→ Text passage
══════════

Jason Morgan (born October 9, 1976) is a Canadian professional ice hockey coach and former player.

Playing career
Morgan was drafted by the Los Angeles Kings in the fifth round, 118th overall, in the 1995 NHL Entry Draft. While he spent most of his career in the minors, he played in a total of 44 games for five different NHL teams, including the Los Angeles Kings, Calgary Flames, Nashville Predators, Chicago Blackhawks and Minnesota Wild.

Morgan signed with Swedish Elitserien team Södertälje SK in 2008. In 2009, he returned to America with the Springfield Falcons, but after four games he departed and moved to Austria, signing for EC KAC, based in Klagenfurt. Morgan then spent the 2010-11 season in Norway with Stjernen.

After a stint with ECHL's Stockton Thunder in 2011–12, he signed as a free agent to a one-year contract with the Arizona Sundogs of the CHL on September 7, 2012. He spent two years with the Sundogs and retired at the end of the 2013-14 season.

Over the course of his pro career, Morgan played in 584 AHL games and saw the ice in 121 CHL as well as in 120 ECHL contests.

Coaching career
Following his playing career, Morgan took over coaching duties in Hungary, serving as head coach of the youth teams of Miskolc/Debreceni HK. In January 2016, he was named head coach of DVTK Jegesmedvék, a member of the MOL Liga and guided the team to the title.  More recently, he is head coach of the Aalborg Pirates in the top Danish professional league, Metal Ligaen.

══════════

Data items
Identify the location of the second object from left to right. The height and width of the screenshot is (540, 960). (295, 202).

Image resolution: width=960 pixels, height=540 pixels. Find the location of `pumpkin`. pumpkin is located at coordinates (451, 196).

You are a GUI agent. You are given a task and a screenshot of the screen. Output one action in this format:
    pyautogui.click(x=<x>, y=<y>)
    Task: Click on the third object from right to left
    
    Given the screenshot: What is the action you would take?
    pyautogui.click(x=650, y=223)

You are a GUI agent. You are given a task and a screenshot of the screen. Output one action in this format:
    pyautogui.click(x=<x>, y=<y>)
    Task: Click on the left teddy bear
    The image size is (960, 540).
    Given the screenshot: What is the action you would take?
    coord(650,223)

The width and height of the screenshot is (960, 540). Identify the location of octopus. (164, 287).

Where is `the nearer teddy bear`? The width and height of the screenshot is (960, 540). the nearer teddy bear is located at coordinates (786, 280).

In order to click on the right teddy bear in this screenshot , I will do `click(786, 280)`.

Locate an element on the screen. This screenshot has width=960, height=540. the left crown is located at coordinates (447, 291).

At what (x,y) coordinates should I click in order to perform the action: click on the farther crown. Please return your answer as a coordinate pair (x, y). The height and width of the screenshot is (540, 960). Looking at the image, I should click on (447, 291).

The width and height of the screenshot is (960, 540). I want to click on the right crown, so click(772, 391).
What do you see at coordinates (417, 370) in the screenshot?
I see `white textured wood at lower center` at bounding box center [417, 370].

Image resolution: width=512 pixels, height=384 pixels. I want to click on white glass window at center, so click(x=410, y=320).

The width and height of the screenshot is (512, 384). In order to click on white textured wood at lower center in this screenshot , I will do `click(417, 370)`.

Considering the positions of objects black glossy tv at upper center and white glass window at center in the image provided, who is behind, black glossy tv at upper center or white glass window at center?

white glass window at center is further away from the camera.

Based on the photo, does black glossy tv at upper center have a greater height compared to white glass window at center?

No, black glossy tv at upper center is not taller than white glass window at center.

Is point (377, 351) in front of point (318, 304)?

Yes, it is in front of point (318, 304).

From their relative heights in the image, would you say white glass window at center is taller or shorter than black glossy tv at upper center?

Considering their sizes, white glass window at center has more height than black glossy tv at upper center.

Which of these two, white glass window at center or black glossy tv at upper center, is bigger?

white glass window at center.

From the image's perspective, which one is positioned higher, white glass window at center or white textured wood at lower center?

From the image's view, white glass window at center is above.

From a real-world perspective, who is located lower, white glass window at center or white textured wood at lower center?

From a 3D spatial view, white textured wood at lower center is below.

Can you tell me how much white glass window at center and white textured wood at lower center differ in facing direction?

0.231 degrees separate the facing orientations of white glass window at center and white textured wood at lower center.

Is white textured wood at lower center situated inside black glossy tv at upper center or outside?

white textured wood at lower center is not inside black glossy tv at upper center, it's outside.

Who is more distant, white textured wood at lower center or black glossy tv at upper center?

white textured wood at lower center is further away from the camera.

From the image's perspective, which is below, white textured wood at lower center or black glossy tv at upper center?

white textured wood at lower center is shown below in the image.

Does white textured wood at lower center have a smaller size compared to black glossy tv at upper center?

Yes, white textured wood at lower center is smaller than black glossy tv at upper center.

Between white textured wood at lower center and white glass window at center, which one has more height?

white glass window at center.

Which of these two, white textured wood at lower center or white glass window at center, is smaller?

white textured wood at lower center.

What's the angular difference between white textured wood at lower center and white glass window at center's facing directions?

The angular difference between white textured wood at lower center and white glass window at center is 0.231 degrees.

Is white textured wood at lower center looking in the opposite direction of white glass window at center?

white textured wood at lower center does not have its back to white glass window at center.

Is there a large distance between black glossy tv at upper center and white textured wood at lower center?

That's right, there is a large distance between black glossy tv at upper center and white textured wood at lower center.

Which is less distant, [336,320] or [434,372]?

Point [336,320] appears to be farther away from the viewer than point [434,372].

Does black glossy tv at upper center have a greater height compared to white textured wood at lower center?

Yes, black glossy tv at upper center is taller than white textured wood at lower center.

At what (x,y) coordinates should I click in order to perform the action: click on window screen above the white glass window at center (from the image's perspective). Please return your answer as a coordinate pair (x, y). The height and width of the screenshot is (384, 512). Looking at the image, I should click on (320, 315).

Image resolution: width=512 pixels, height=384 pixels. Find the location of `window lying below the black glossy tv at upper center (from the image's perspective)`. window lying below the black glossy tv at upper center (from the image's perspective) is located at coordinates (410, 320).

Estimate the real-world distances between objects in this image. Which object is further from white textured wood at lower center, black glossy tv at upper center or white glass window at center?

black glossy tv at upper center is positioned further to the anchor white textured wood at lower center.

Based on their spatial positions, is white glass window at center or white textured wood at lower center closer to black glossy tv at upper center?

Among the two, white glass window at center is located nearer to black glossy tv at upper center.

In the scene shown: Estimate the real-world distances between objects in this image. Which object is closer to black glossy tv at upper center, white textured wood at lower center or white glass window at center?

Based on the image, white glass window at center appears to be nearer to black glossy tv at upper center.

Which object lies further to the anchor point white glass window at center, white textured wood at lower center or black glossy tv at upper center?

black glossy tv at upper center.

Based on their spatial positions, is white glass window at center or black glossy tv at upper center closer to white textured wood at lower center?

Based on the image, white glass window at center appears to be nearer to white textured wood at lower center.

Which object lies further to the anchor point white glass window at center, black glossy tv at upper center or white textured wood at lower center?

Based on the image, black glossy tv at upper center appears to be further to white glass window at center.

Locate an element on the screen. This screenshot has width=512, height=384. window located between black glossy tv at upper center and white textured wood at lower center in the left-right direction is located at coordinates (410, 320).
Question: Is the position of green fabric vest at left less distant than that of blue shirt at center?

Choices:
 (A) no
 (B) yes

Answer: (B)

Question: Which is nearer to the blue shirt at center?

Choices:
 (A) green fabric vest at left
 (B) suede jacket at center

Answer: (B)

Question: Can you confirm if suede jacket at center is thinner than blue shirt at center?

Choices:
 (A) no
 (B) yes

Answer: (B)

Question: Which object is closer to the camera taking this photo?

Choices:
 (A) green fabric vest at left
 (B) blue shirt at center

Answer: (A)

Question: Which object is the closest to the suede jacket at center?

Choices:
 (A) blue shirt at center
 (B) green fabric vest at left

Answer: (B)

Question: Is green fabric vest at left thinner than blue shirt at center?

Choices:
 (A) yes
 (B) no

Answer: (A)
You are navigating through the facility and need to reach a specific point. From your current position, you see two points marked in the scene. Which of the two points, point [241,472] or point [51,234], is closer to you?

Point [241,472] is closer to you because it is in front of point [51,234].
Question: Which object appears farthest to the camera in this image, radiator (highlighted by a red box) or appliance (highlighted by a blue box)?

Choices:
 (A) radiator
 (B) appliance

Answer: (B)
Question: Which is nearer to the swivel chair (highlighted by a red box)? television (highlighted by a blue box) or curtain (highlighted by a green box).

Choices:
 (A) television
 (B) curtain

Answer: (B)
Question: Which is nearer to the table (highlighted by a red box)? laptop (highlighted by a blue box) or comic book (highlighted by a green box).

══════════

→ The tasks
• a. Answer these questions using the Jason Morgan biography:
(i) In which round and at what overall position was Morgan drafted?
(ii) Which team did Morgan sign with on September 7, 2012?
(iii) Which league was DVTK Jegesmedvék a member of?
• b. Repeat the section of the Jason Morgan biography starting with "After a stint" and going on through "the 2013-14 season.".
The records stand apart from the Jason Morgan biography as separate material.

→ Exercise responses
• a.
(i) The fifth round, 118th overall
(ii) The Arizona Sundogs of the CHL
(iii) The MOL Liga

• b.
After a stint with ECHL's Stockton Thunder in 2011–12, he signed as a free agent to a one-year contract with the Arizona Sundogs of the CHL on September 7, 2012. He spent two years with the Sundogs and retired at the end of the 2013-14 season.